A brief history of the anti-interventionist movement, from World War I to the present day
The following is the transcript of a talk given on October 26, at California Lutheran University, hosted by the Steven and Susan Woskow Trust and co-sponsored by Students for Liberty, the World Can't Wait, Ventura County Libertarian Party, and the Center for Equality & Justice. The text has been edited for publication.
The subject at hand, the anti-interventionist trend in American politics, is of more than academic interest. As I speak, American troops are engaged in two wars, and Washington is threatening a third. On the left, the prostration of the former antiwar movement is near total: the speed and abjectness of the capitulation before the cult of Obama has been astonishing. Never has a movement evaporated so quickly, and with such alacrity, the long tradition of left-wing anti-interventionism betrayed and forgotten. Eugene Victor Debs is spinning in his grave.
On the right, the exact opposite is occurring: conservatives are rediscovering an anti-imperialist tradition that has long been reviled by the former leftists who now “police” their movement. Once forgotten, the slogan of “America First” has been making a comeback in recent years, ever since Patrick J. Buchanan revived it back in the early 1990s, making it the leitmotif of his presidential campaigns. Indeed, it was Buchanan who, in response to the first Gulf war, raised the banner of a movement that had the courage to ask: “Why should a single American die for the Emir of Kuwait?” A decade later, when Bush Jr. invaded Iraq, he was not alone among conservatives in predicting disaster.

### Required work
**1)** According to the talk on the anti-interventionist movement, who revived the slogan "America First" in the early 1990s?
**2)** Carry on the talk on the anti-interventionist movement, starting after its final sentence.

### Source data
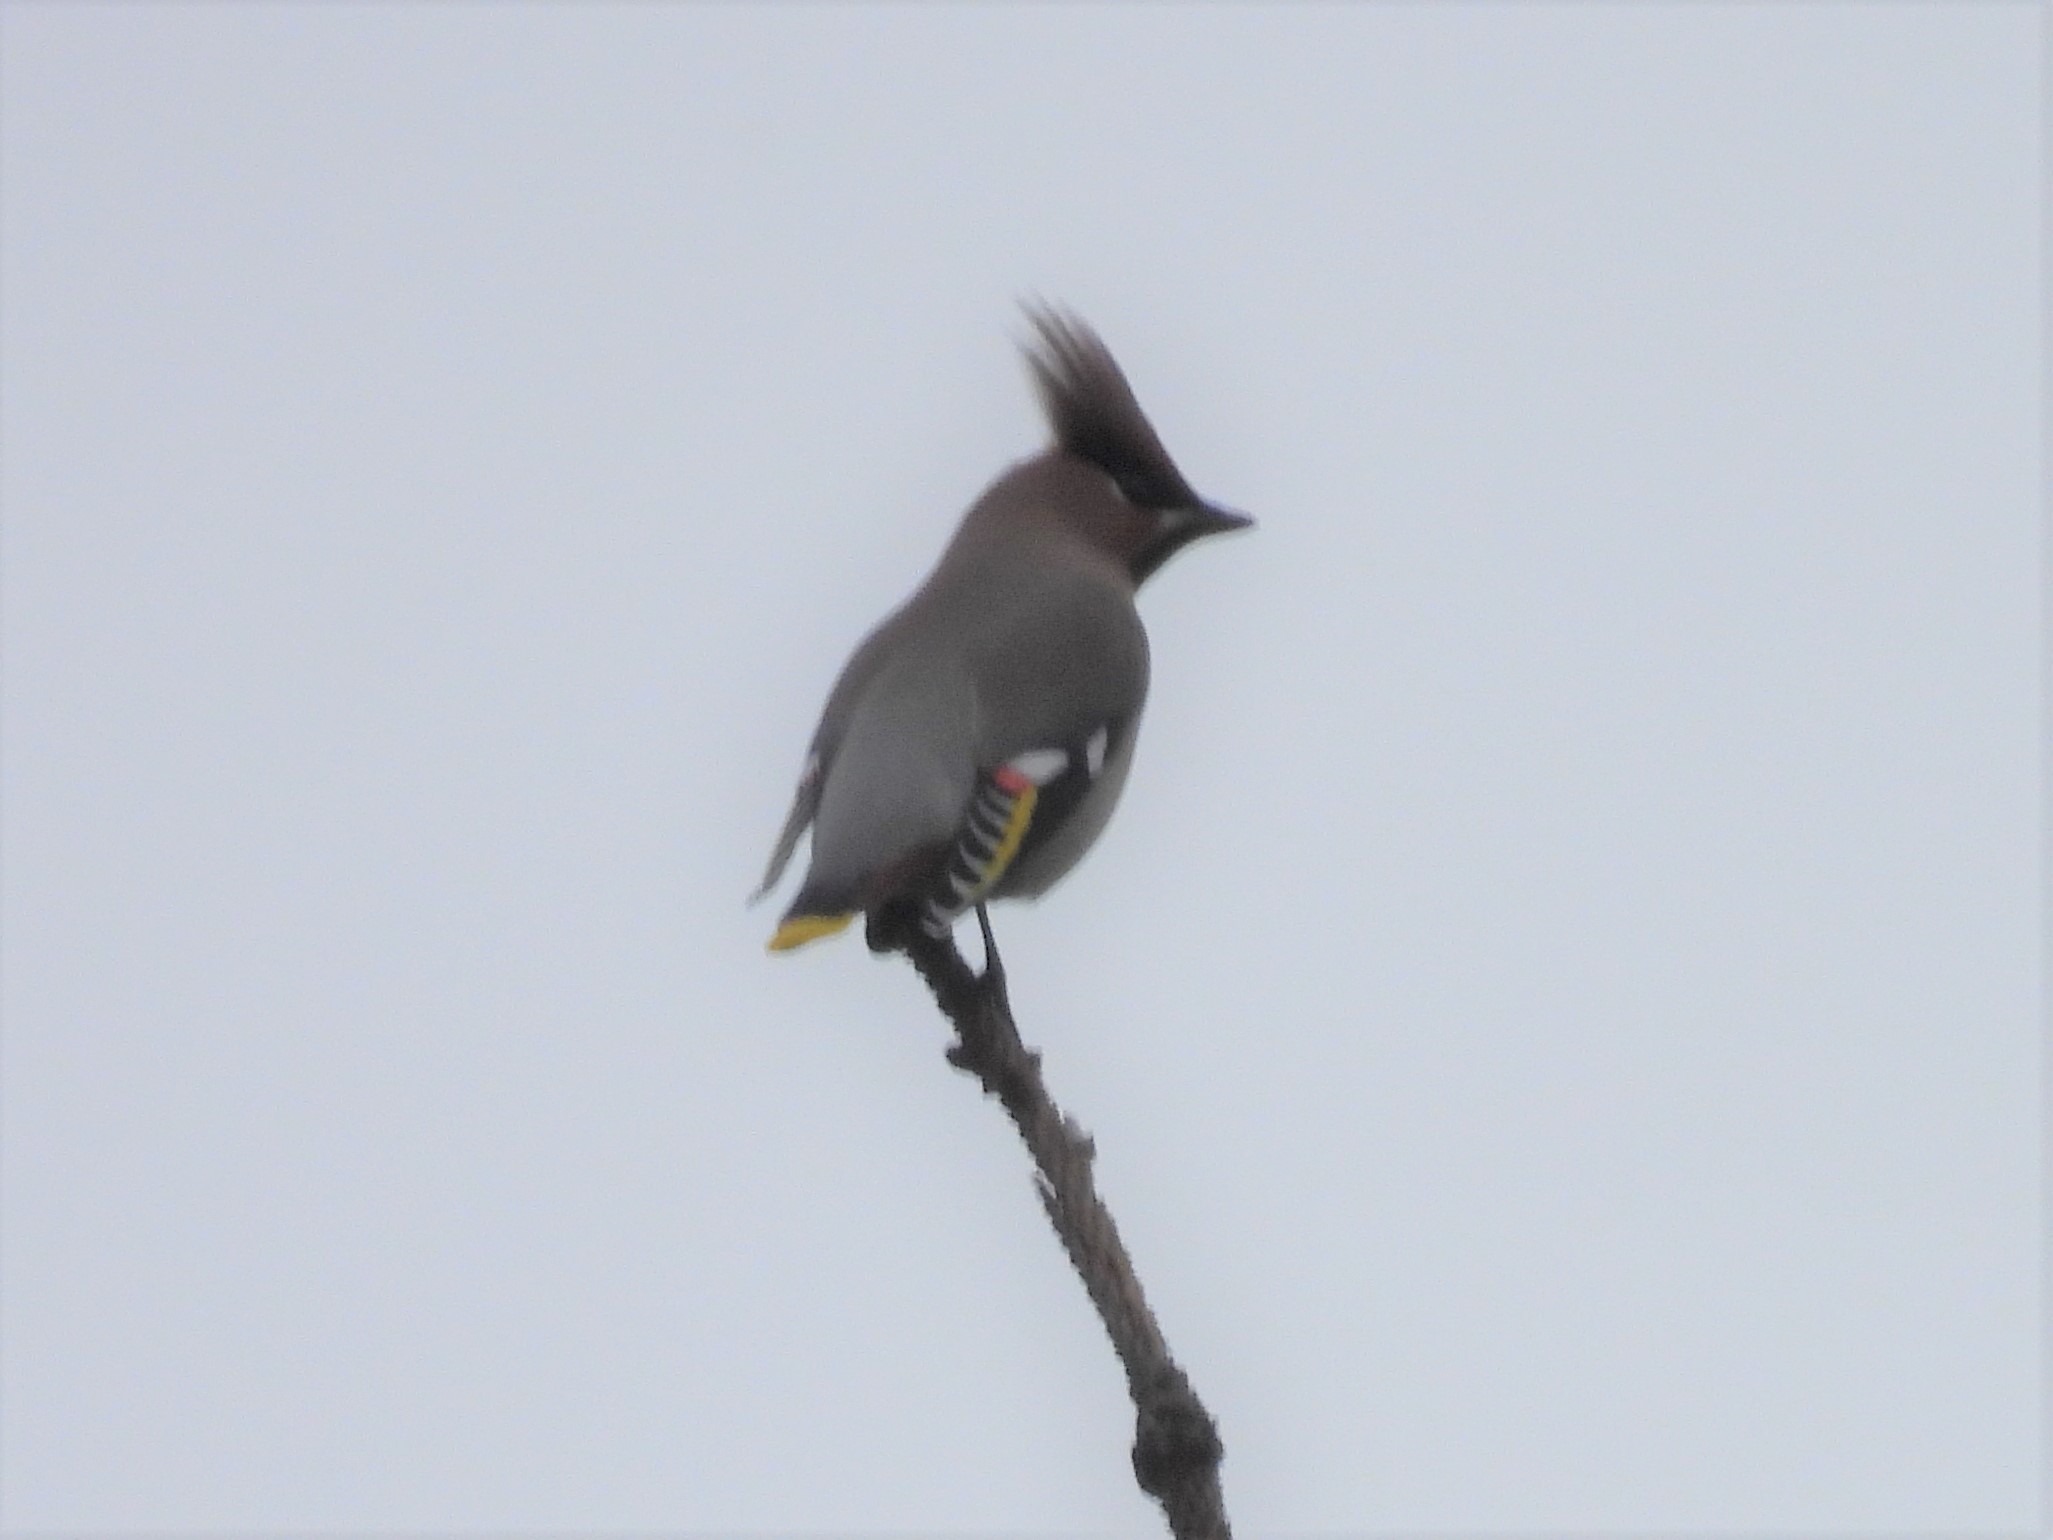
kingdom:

### Expected outputs
**1)** Patrick J. Buchanan

**2)**
Now, in response to President Obama's escalation of our endless “war on terrorism,” many conservatives are moving into opposition. Cynics may say that this is due entirely to political opportunism, but may I remind you that opportunism in the cause of peace is no vice — and if, in search of a rationale for this turnabout, conservatives care to reclaim their historical legacy, it is there for the taking.
Yet it is on the left that the anti-imperialist tradition is so deeply imprinted that there's less chance of forgetting it, and no excuse for betraying it. A left shorn of its opposition to America's wars of aggression is no longer the left in any recognizable sense of the term: and yet that is what seems to have happened to the so-called progressive movement in America, which has been largely subsumed by the Obama cult. As a liberal Democratic President wages two wars and threatens a third — Iraq, Afghanistan, and Pakistan — the great historical traditions of the left-wing movement in America are being trod underfoot.
Internationalism is — or was — the signature spirit of the socialist movement worldwide, and I don't mean that in the contemporary sense of the word. Today, internationalism refers to the actions of states in regard to other states: a modern “internationalist” is one who advocates intervention in the affairs of other nations on the basis of some notion of “collective security,” or spreading “freedom,” or some such nonsense.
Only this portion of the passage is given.